I have uploaded the opinion handed down this evening by the U.S.D.C. for the Northern District of Texas (O’Connor, J.) overturning the ACA.   Needless to say, I thought that the decision was important enough that it should be uploaded even before I had an opportunity to read it.  Thus, I cannot summarize it or comment upon it at this point.

I am not clear on the current procedural posture of the case.  For instance, it does not appear that the court issued some sort of relief to the plaintiffs that would, without a stay, either immediately stop the ACA or give a right to an appeal without further proceedings in the district court.
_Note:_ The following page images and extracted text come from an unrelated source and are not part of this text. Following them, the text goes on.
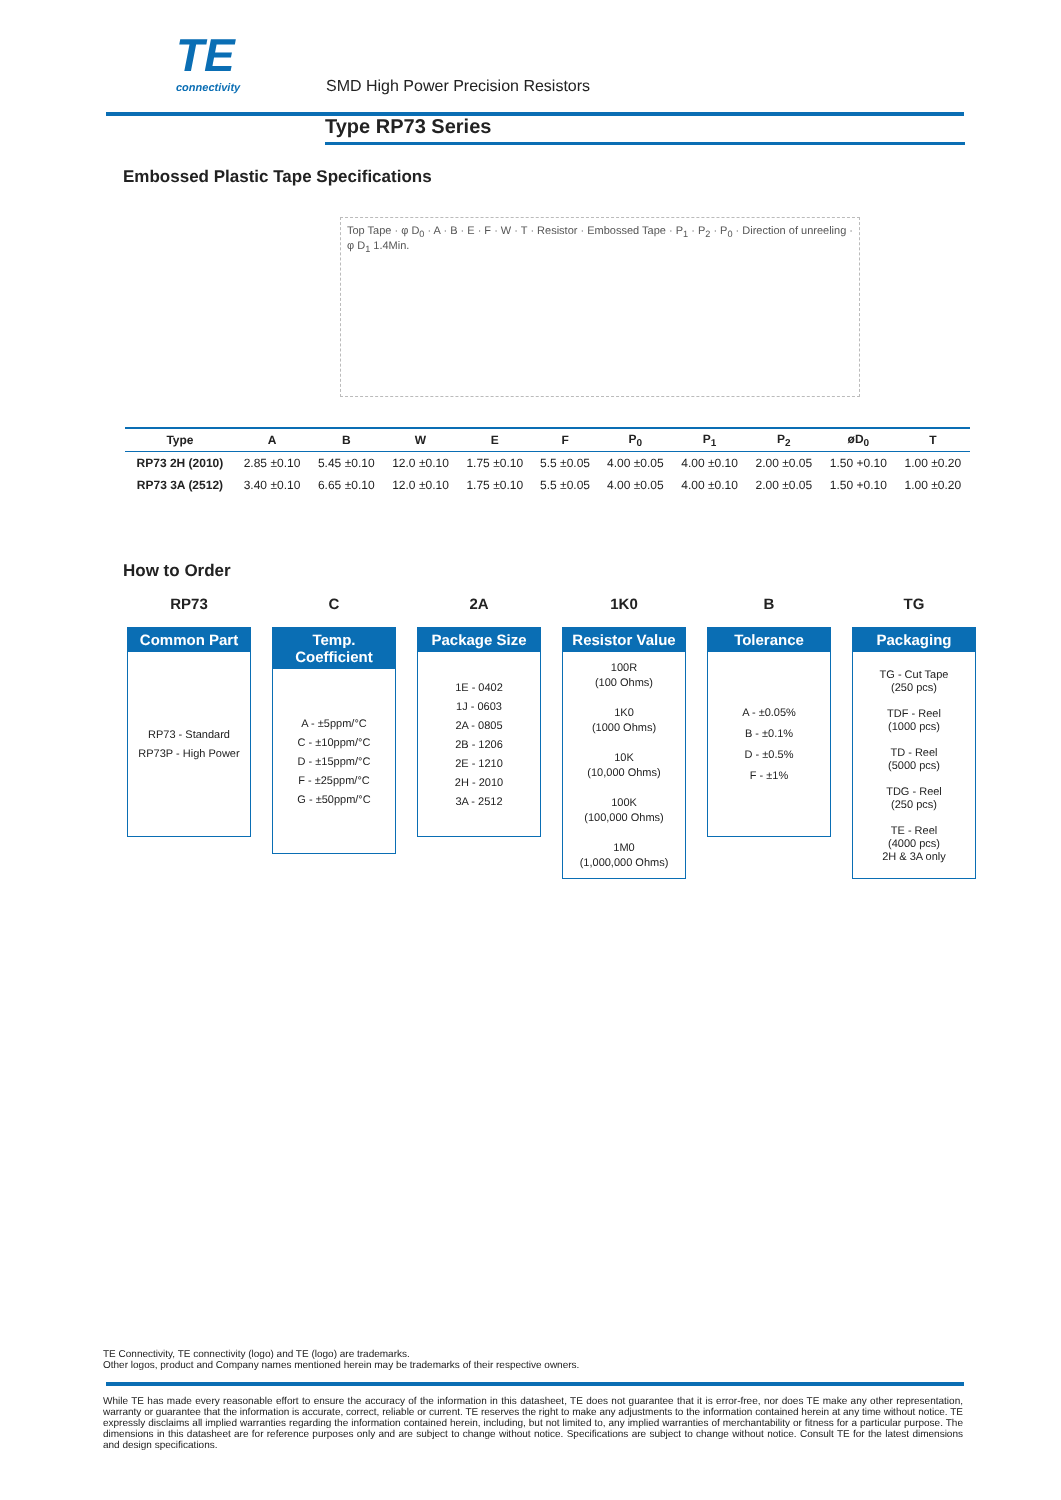TE
connectivity
SMD High Power Precision Resistors
Type RP73 Series
Embossed Plastic Tape Specifications
Top Tape · φ D<sub>0</sub> · A · B · E · F · W · T · Resistor · Embossed Tape · P<sub>1</sub> · P<sub>2</sub> · P<sub>0</sub> · Direction of unreeling · φ D<sub>1</sub> 1.4Min.
| Type | A | B | W | E | F | P<sub>0</sub> | P<sub>1</sub> | P<sub>2</sub> | øD<sub>0</sub> | T |
| --- | --- | --- | --- | --- | --- | --- | --- | --- | --- | --- |
| RP73 2H (2010) | 2.85 ±0.10 | 5.45 ±0.10 | 12.0 ±0.10 | 1.75 ±0.10 | 5.5 ±0.05 | 4.00 ±0.05 | 4.00 ±0.10 | 2.00 ±0.05 | 1.50 +0.10 | 1.00 ±0.20 |
| RP73 3A (2512) | 3.40 ±0.10 | 6.65 ±0.10 | 12.0 ±0.10 | 1.75 ±0.10 | 5.5 ±0.05 | 4.00 ±0.05 | 4.00 ±0.10 | 2.00 ±0.05 | 1.50 +0.10 | 1.00 ±0.20 |
How to Order
RP73
Common Part
RP73 - Standard
RP73P - High Power
C
Temp. Coefficient
A - ±5ppm/°C
C - ±10ppm/°C
D - ±15ppm/°C
F - ±25ppm/°C
G - ±50ppm/°C
2A
Package Size
1E - 0402
1J - 0603
2A - 0805
2B - 1206
2E - 1210
2H - 2010
3A - 2512
1K0
Resistor Value
100R
(100 Ohms)
1K0
(1000 Ohms)
10K
(10,000 Ohms)
100K
(100,000 Ohms)
1M0
(1,000,000 Ohms)
B
Tolerance
A - ±0.05%
B - ±0.1%
D - ±0.5%
F - ±1%
TG
Packaging
TG - Cut Tape
(250 pcs)
TDF - Reel
(1000 pcs)
TD - Reel
(5000 pcs)
TDG - Reel
(250 pcs)
TE - Reel
(4000 pcs)
2H & 3A only
TE Connectivity, TE connectivity (logo) and TE (logo) are trademarks.
Other logos, product and Company names mentioned herein may be trademarks of their respective owners.
While TE has made every reasonable effort to ensure the accuracy of the information in this datasheet, TE does not guarantee that it is error-free, nor does TE make any other representation, warranty or guarantee that the information is accurate, correct, reliable or current. TE reserves the right to make any adjustments to the information contained herein at any time without notice. TE expressly disclaims all implied warranties regarding the information contained herein, including, but not limited to, any implied warranties of merchantability or fitness for a particular purpose. The dimensions in this datasheet are for reference purposes only and are subject to change without notice. Specifications are subject to change without notice. Consult TE for the latest dimensions and design specifications.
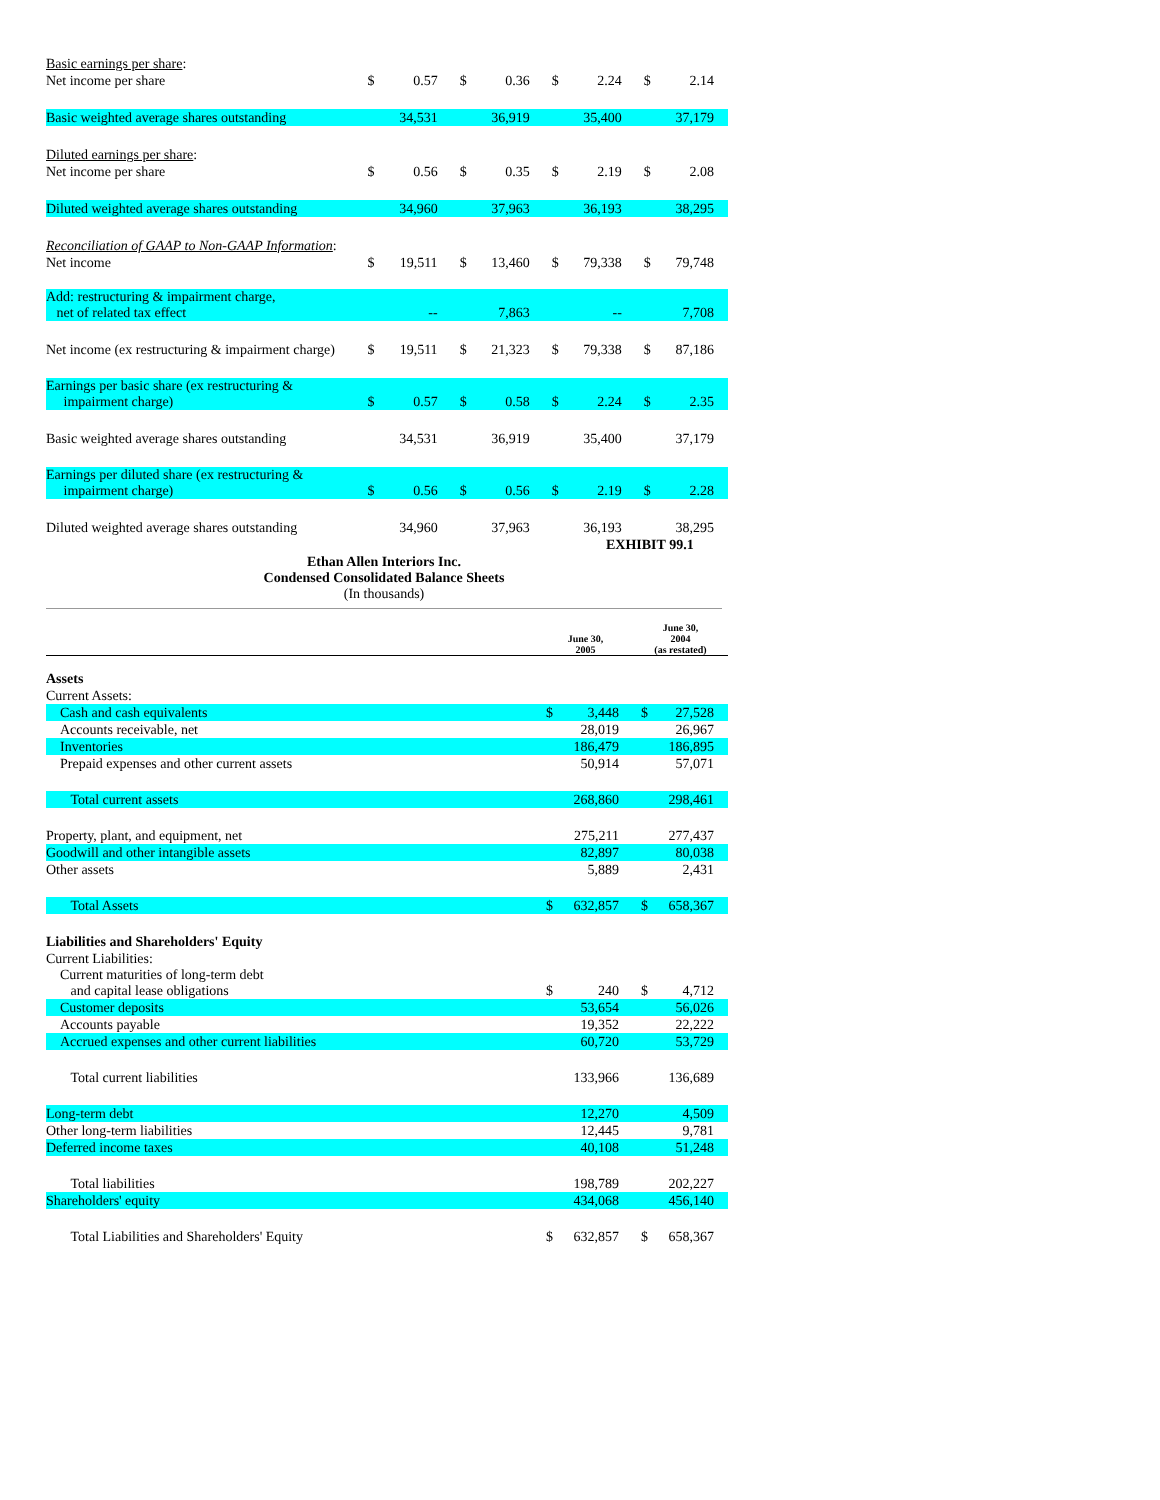| Basic earnings per share : | | | | | | | | |
| Net income per share | $ | 0.57 | $ | 0.36 | $ | 2.24 | $ | 2.14 |
| Basic weighted average shares outstanding | | 34,531 | | 36,919 | | 35,400 | | 37,179 |
| Diluted earnings per share : | | | | | | | | |
| Net income per share | $ | 0.56 | $ | 0.35 | $ | 2.19 | $ | 2.08 |
| Diluted weighted average shares outstanding | | 34,960 | | 37,963 | | 36,193 | | 38,295 |
| Reconciliation of GAAP to Non-GAAP Information : | | | | | | | | |
| Net income | $ | 19,511 | $ | 13,460 | $ | 79,338 | $ | 79,748 |
| Add: restructuring & impairment charge, net of related tax effect | | -- | | 7,863 | | -- | | 7,708 |
| Net income (ex restructuring & impairment charge) | $ | 19,511 | $ | 21,323 | $ | 79,338 | $ | 87,186 |
| Earnings per basic share (ex restructuring & impairment charge) | $ | 0.57 | $ | 0.58 | $ | 2.24 | $ | 2.35 |
| Basic weighted average shares outstanding | | 34,531 | | 36,919 | | 35,400 | | 37,179 |
| Earnings per diluted share (ex restructuring & impairment charge) | $ | 0.56 | $ | 0.56 | $ | 2.19 | $ | 2.28 |
| Diluted weighted average shares outstanding | | 34,960 | | 37,963 | | 36,193 | | 38,295 |
EXHIBIT 99.1
Ethan Allen Interiors Inc.
Condensed Consolidated Balance Sheets
(In thousands)
| | June 30, 2005 | | June 30, 2004 (as restated) | |
| Assets | | | | |
| Current Assets: | | | | |
| Cash and cash equivalents | $ | 3,448 | $ | 27,528 |
| Accounts receivable, net | | 28,019 | | 26,967 |
| Inventories | | 186,479 | | 186,895 |
| Prepaid expenses and other current assets | | 50,914 | | 57,071 |
| Total current assets | | 268,860 | | 298,461 |
| Property, plant, and equipment, net | | 275,211 | | 277,437 |
| Goodwill and other intangible assets | | 82,897 | | 80,038 |
| Other assets | | 5,889 | | 2,431 |
| Total Assets | $ | 632,857 | $ | 658,367 |
| Liabilities and Shareholders' Equity | | | | |
| Current Liabilities: | | | | |
| Current maturities of long-term debt and capital lease obligations | $ | 240 | $ | 4,712 |
| Customer deposits | | 53,654 | | 56,026 |
| Accounts payable | | 19,352 | | 22,222 |
| Accrued expenses and other current liabilities | | 60,720 | | 53,729 |
| Total current liabilities | | 133,966 | | 136,689 |
| Long-term debt | | 12,270 | | 4,509 |
| Other long-term liabilities | | 12,445 | | 9,781 |
| Deferred income taxes | | 40,108 | | 51,248 |
| Total liabilities | | 198,789 | | 202,227 |
| Shareholders' equity | | 434,068 | | 456,140 |
| Total Liabilities and Shareholders' Equity | $ | 632,857 | $ | 658,367 |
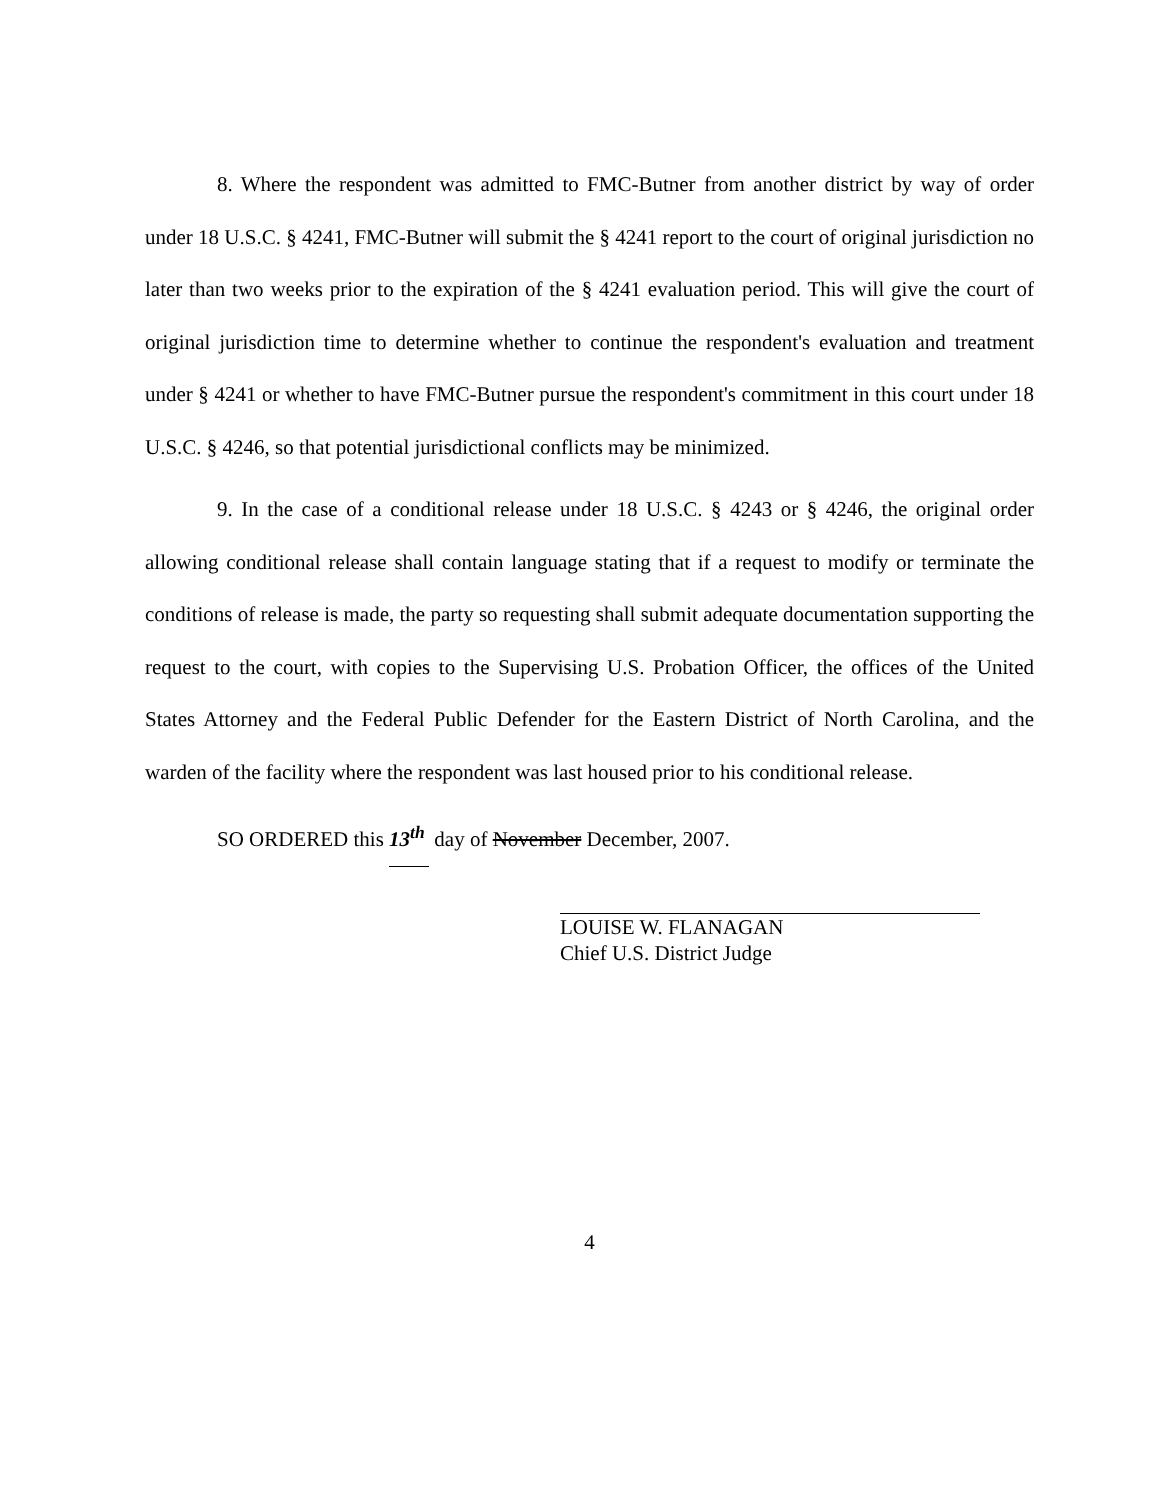8. Where the respondent was admitted to FMC-Butner from another district by way of order under 18 U.S.C. § 4241, FMC-Butner will submit the § 4241 report to the court of original jurisdiction no later than two weeks prior to the expiration of the § 4241 evaluation period. This will give the court of original jurisdiction time to determine whether to continue the respondent's evaluation and treatment under § 4241 or whether to have FMC-Butner pursue the respondent's commitment in this court under 18 U.S.C. § 4246, so that potential jurisdictional conflicts may be minimized.
9. In the case of a conditional release under 18 U.S.C. § 4243 or § 4246, the original order allowing conditional release shall contain language stating that if a request to modify or terminate the conditions of release is made, the party so requesting shall submit adequate documentation supporting the request to the court, with copies to the Supervising U.S. Probation Officer, the offices of the United States Attorney and the Federal Public Defender for the Eastern District of North Carolina, and the warden of the facility where the respondent was last housed prior to his conditional release.
SO ORDERED this 13<sup>th</sup> day of November December, 2007.
LOUISE W. FLANAGAN
Chief U.S. District Judge
4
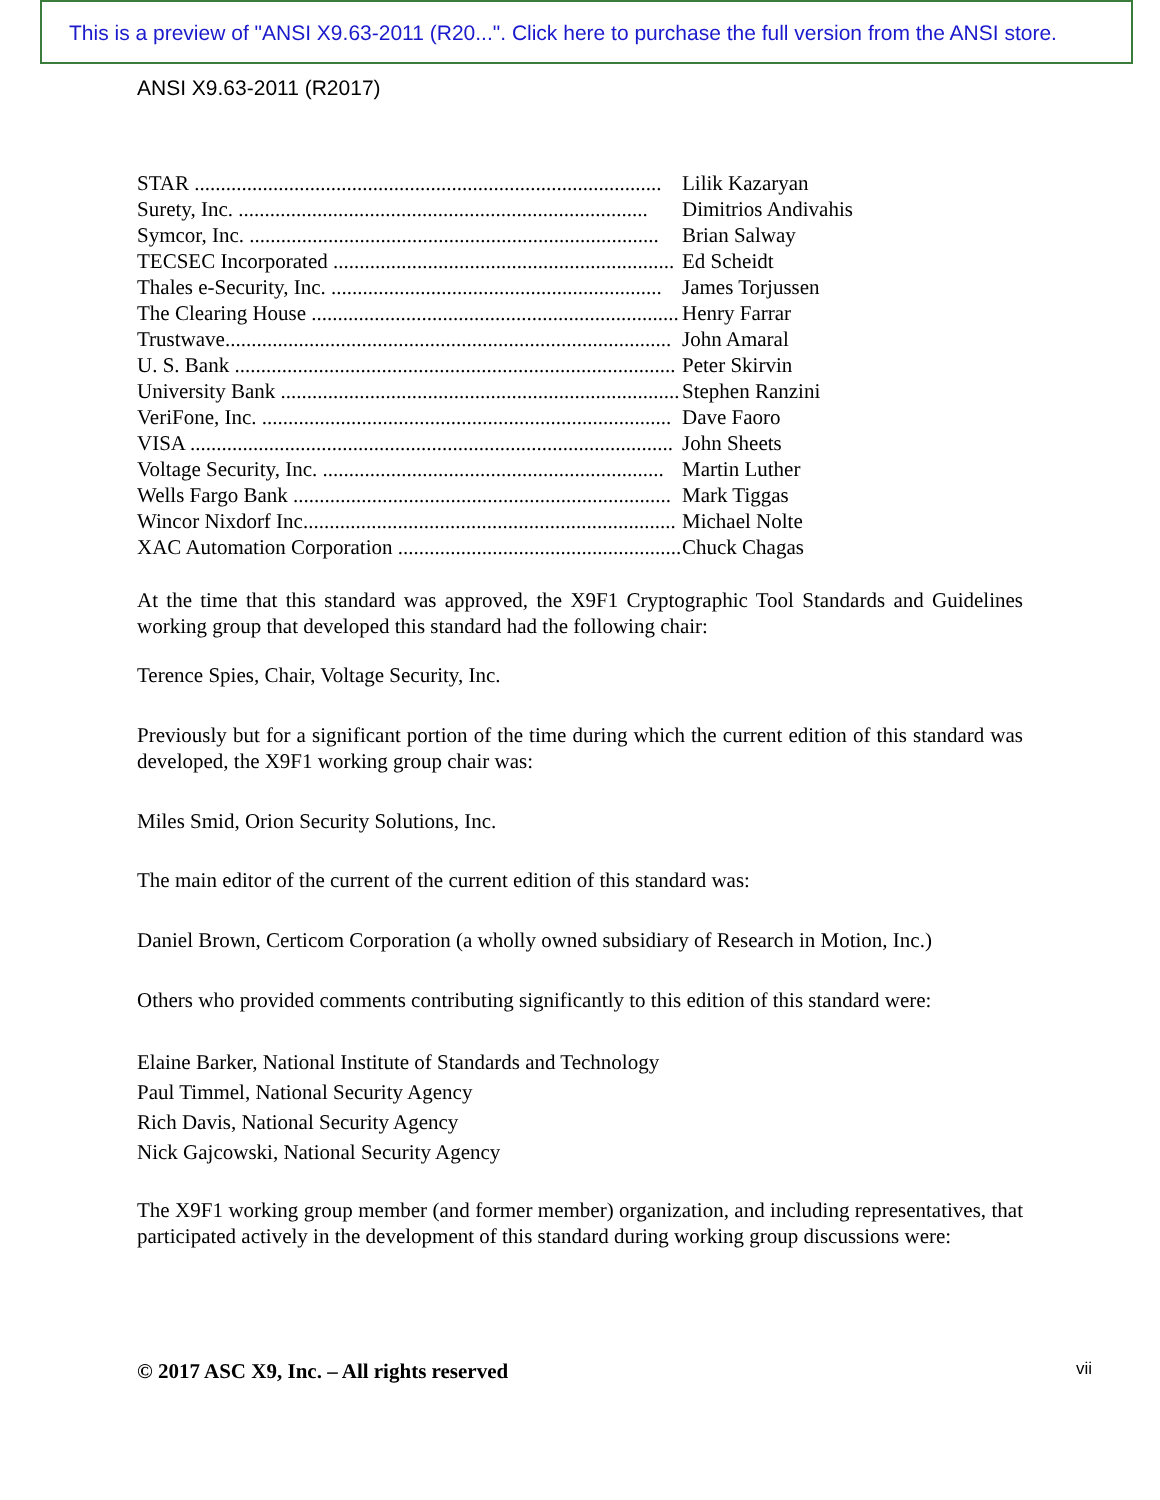This is a preview of "ANSI X9.63-2011 (R20...". Click here to purchase the full version from the ANSI store.
ANSI X9.63-2011 (R2017)
STAR ......................................................................................... Lilik Kazaryan
Surety, Inc. .............................................................................. Dimitrios Andivahis
Symcor, Inc. .............................................................................. Brian Salway
TECSEC Incorporated ................................................................. Ed Scheidt
Thales e-Security, Inc. ............................................................... James Torjussen
The Clearing House ...................................................................... Henry Farrar
Trustwave..................................................................................... John Amaral
U. S. Bank .................................................................................... Peter Skirvin
University Bank ............................................................................ Stephen Ranzini
VeriFone, Inc. .............................................................................. Dave Faoro
VISA ............................................................................................ John Sheets
Voltage Security, Inc. ................................................................. Martin Luther
Wells Fargo Bank ........................................................................ Mark Tiggas
Wincor Nixdorf Inc....................................................................... Michael Nolte
XAC Automation Corporation ...................................................... Chuck Chagas
At the time that this standard was approved, the X9F1 Cryptographic Tool Standards and Guidelines working group that developed this standard had the following chair:
Terence Spies, Chair, Voltage Security, Inc.
Previously but for a significant portion of the time during which the current edition of this standard was developed, the X9F1 working group chair was:
Miles Smid, Orion Security Solutions, Inc.
The main editor of the current of the current edition of this standard was:
Daniel Brown, Certicom Corporation (a wholly owned subsidiary of Research in Motion, Inc.)
Others who provided comments contributing significantly to this edition of this standard were:
Elaine Barker, National Institute of Standards and Technology
Paul Timmel, National Security Agency
Rich Davis, National Security Agency
Nick Gajcowski, National Security Agency
The X9F1 working group member (and former member) organization, and including representatives, that participated actively in the development of this standard during working group discussions were:
© 2017 ASC X9, Inc. – All rights reserved vii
I will update as matters are clarified.

3 thoughts on “ACA Under Attack”

  1. The general argument with respect to the individual mandate:
    1) The individual mandate is textually distinct from the penalty for not buying insurance. (In other words, one section says that people should by insurance, and another specifies the penalty for not doing so.)
    2) Congress set the penalty to zero in 2017.
    3) In an earlier challenge to the ACA, Roberts said that the individual mandate was Constitutional based on the power of Congress to tax.
    4) But now, with the tax rate set to zero, there is no tax associated with the individual mandate. Therefore the individual mandate is no longer Constitutional.

    After striking down the individual mandate, the Court concludes that the individual mandate cannot be separated from the rest of the ACA, based on the fact that the individual mandate was an essential part of the scheme set up by the ACA.

    Based on case law at the time the ACA was enacted, the law was a Constitutional exercise of Congress’s power to regulate interstate commerce, but the Roberts decision changed that, which is why we are now discussing the tax power.

  2. So “logically” speaking, if congress set the penalty for ignoring the mandate to $0.01 everything would be copacetic again?